* Task to carry out:
Each entry should be restated word for word, with all pictures left out.

==========

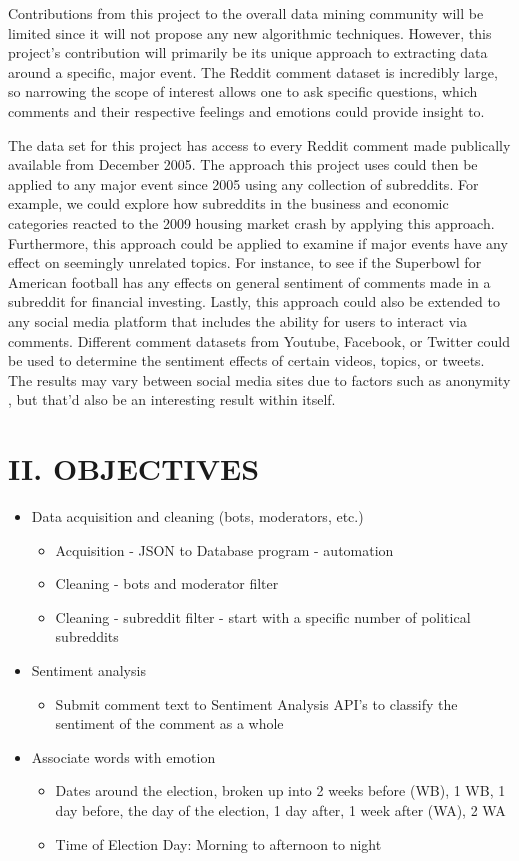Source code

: \documentclass[letterpaper]{article}
\begin{document}
Contributions from this project to the overall data mining community will be limited since it will not propose any new algorithmic techniques. However, this project’s contribution will primarily be its unique approach to extracting data around a specific, major event. The Reddit comment dataset is incredibly large, so narrowing the scope of interest allows one to ask specific questions, which comments and their respective feelings and emotions could provide insight to.

The data set for this project has access to every Reddit comment made publically available from December 2005. The approach this project uses could then be applied to any major event since 2005 using any collection of subreddits. For example, we could explore how subreddits in the business and economic categories reacted to the 2009 housing market crash by applying this approach. Furthermore, this approach could be applied to examine if major events have any effect on seemingly unrelated topics. For instance, to see if the Superbowl for American football has any effects on general sentiment of comments made in a subreddit for financial investing. Lastly, this approach could also be extended to any social media platform that includes the ability for users to interact via comments. Different comment datasets from Youtube, Facebook, or Twitter could be used to determine the sentiment effects of certain videos, topics, or tweets. The results may vary between social media sites due to factors such as anonymity , but that’d also be an interesting result within itself.


\section{II. OBJECTIVES}
\begin{itemize}
    \item Data acquisition and cleaning (bots, moderators, etc.)
    \begin{itemize}
        \item Acquisition - JSON to Database program - automation
        \item Cleaning - bots and moderator filter
        \item Cleaning - subreddit filter - start with a specific number of political subreddits
    \end{itemize}
    \item Sentiment analysis
    \begin{itemize}
        \item Submit comment text to Sentiment Analysis API’s to classify the sentiment of the comment as a whole
    \end{itemize}
    \item Associate words with emotion
    \begin{itemize}
        \item Dates around the election, broken up into 2 weeks before (WB), 1 WB, 1 day before, the day of the election, 1 day after, 1 week after (WA), 2 WA
        \item Time of Election Day: Morning to afternoon to night
    \end{itemize}
\end{itemize}
\end{document}
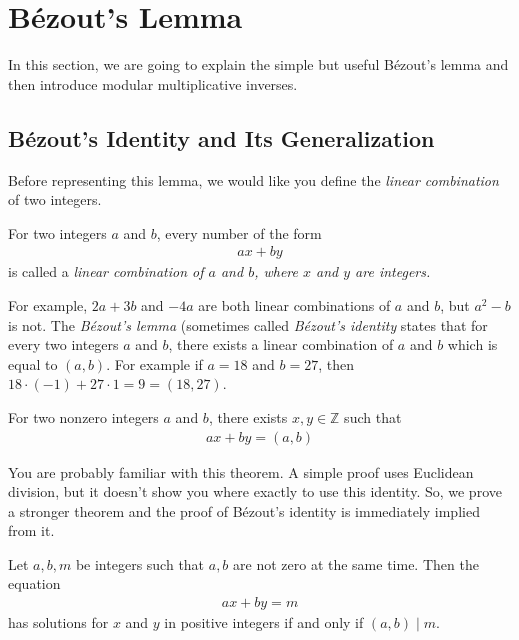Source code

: \documentclass{subfile}
\begin{document}
	\section{B\'{e}zout's Lemma}

	In this section, we are going to explain the simple but useful B\'{e}zout's lemma and then introduce modular multiplicative inverses.

	\subsection{B\'{e}zout's Identity and Its Generalization}
	Before representing this lemma, we would like you define the \textit{linear combination} of two integers.

	\begin{definition}\label{def:linearcombination}
		For two integers $a$ and $b$, every number of the form
		\begin{align*} ax+by\end{align*}
		is called a \itshape{linear combination} of $a$ and $b$, where $x$ and $y$ are integers.
	\end{definition}

	For example, $2a+3b$ and $-4a$ are both linear combinations of $a$ and $b$, but $a^2-b$ is not. The \textit{B\'{e}zout's lemma} (sometimes called \textit{B\'{e}zout's identity} states that for every two integers $a$ and $b$, there exists a linear combination of $a$ and $b$ which is equal to $(a,b)$. For example if $a=18$ and $b=27$, then $18 \cdot (-1) + 27 \cdot 1 = 9 =(18,27)$.

	\begin{theorem} 
		For two nonzero integers $a$ and $b$, there exists $x, y \in \mathbb Z$ such that
		\begin{align*}
		ax+by = (a,b)
		\end{align*}
	\end{theorem}

	You are probably familiar with this theorem. A simple proof uses Euclidean division, but it doesn't show you where exactly to use this identity. So, we prove a stronger theorem and the proof of B\'{e}zout's identity is immediately implied from it.

	\begin{theorem} \label{thm:equationgcd}
		Let $a,b,m$ be integers such that $a, b$ are not zero at the same time. Then the equation
		\begin{align*} ax + by = m\end{align*}
		has solutions for $x$ and $y$ in positive integers if and only if $(a,b)\mid m$.
	\end{theorem}
\end{document}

==========

* Result of this task:
Source code

: \documentclass[letterpaper]{article}
\begin{document}
Contributions from this project to the overall data mining community will be limited since it will not propose any new algorithmic techniques. However, this project’s contribution will primarily be its unique approach to extracting data around a specific, major event. The Reddit comment dataset is incredibly large, so narrowing the scope of interest allows one to ask specific questions, which comments and their respective feelings and emotions could provide insight to.

The data set for this project has access to every Reddit comment made publically available from December 2005. The approach this project uses could then be applied to any major event since 2005 using any collection of subreddits. For example, we could explore how subreddits in the business and economic categories reacted to the 2009 housing market crash by applying this approach. Furthermore, this approach could be applied to examine if major events have any effect on seemingly unrelated topics. For instance, to see if the Superbowl for American football has any effects on general sentiment of comments made in a subreddit for financial investing. Lastly, this approach could also be extended to any social media platform that includes the ability for users to interact via comments. Different comment datasets from Youtube, Facebook, or Twitter could be used to determine the sentiment effects of certain videos, topics, or tweets. The results may vary between social media sites due to factors such as anonymity , but that’d also be an interesting result within itself.


\section{II. OBJECTIVES}
\begin{itemize}
    \item Data acquisition and cleaning (bots, moderators, etc.)
    \begin{itemize}
        \item Acquisition - JSON to Database program - automation
        \item Cleaning - bots and moderator filter
        \item Cleaning - subreddit filter - start with a specific number of political subreddits
    \end{itemize}
    \item Sentiment analysis
    \begin{itemize}
        \item Submit comment text to Sentiment Analysis API’s to classify the sentiment of the comment as a whole
    \end{itemize}
    \item Associate words with emotion
    \begin{itemize}
        \item Dates around the election, broken up into 2 weeks before (WB), 1 WB, 1 day before, the day of the election, 1 day after, 1 week after (WA), 2 WA
        \item Time of Election Day: Morning to afternoon to night
    \end{itemize}
\end{itemize}
\end{document}
Source code

: \documentclass{subfile}
\begin{document}
	\section{B\'{e}zout's Lemma}

	In this section, we are going to explain the simple but useful B\'{e}zout's lemma and then introduce modular multiplicative inverses.

	\subsection{B\'{e}zout's Identity and Its Generalization}
	Before representing this lemma, we would like you define the \textit{linear combination} of two integers.

	\begin{definition}\label{def:linearcombination}
		For two integers $a$ and $b$, every number of the form
		\begin{align*} ax+by\end{align*}
		is called a \itshape{linear combination} of $a$ and $b$, where $x$ and $y$ are integers.
	\end{definition}

	For example, $2a+3b$ and $-4a$ are both linear combinations of $a$ and $b$, but $a^2-b$ is not. The \textit{B\'{e}zout's lemma} (sometimes called \textit{B\'{e}zout's identity} states that for every two integers $a$ and $b$, there exists a linear combination of $a$ and $b$ which is equal to $(a,b)$. For example if $a=18$ and $b=27$, then $18 \cdot (-1) + 27 \cdot 1 = 9 =(18,27)$.

	\begin{theorem} 
		For two nonzero integers $a$ and $b$, there exists $x, y \in \mathbb Z$ such that
		\begin{align*}
		ax+by = (a,b)
		\end{align*}
	\end{theorem}

	You are probably familiar with this theorem. A simple proof uses Euclidean division, but it doesn't show you where exactly to use this identity. So, we prove a stronger theorem and the proof of B\'{e}zout's identity is immediately implied from it.

	\begin{theorem} \label{thm:equationgcd}
		Let $a,b,m$ be integers such that $a, b$ are not zero at the same time. Then the equation
		\begin{align*} ax + by = m\end{align*}
		has solutions for $x$ and $y$ in positive integers if and only if $(a,b)\mid m$.
	\end{theorem}
\end{document}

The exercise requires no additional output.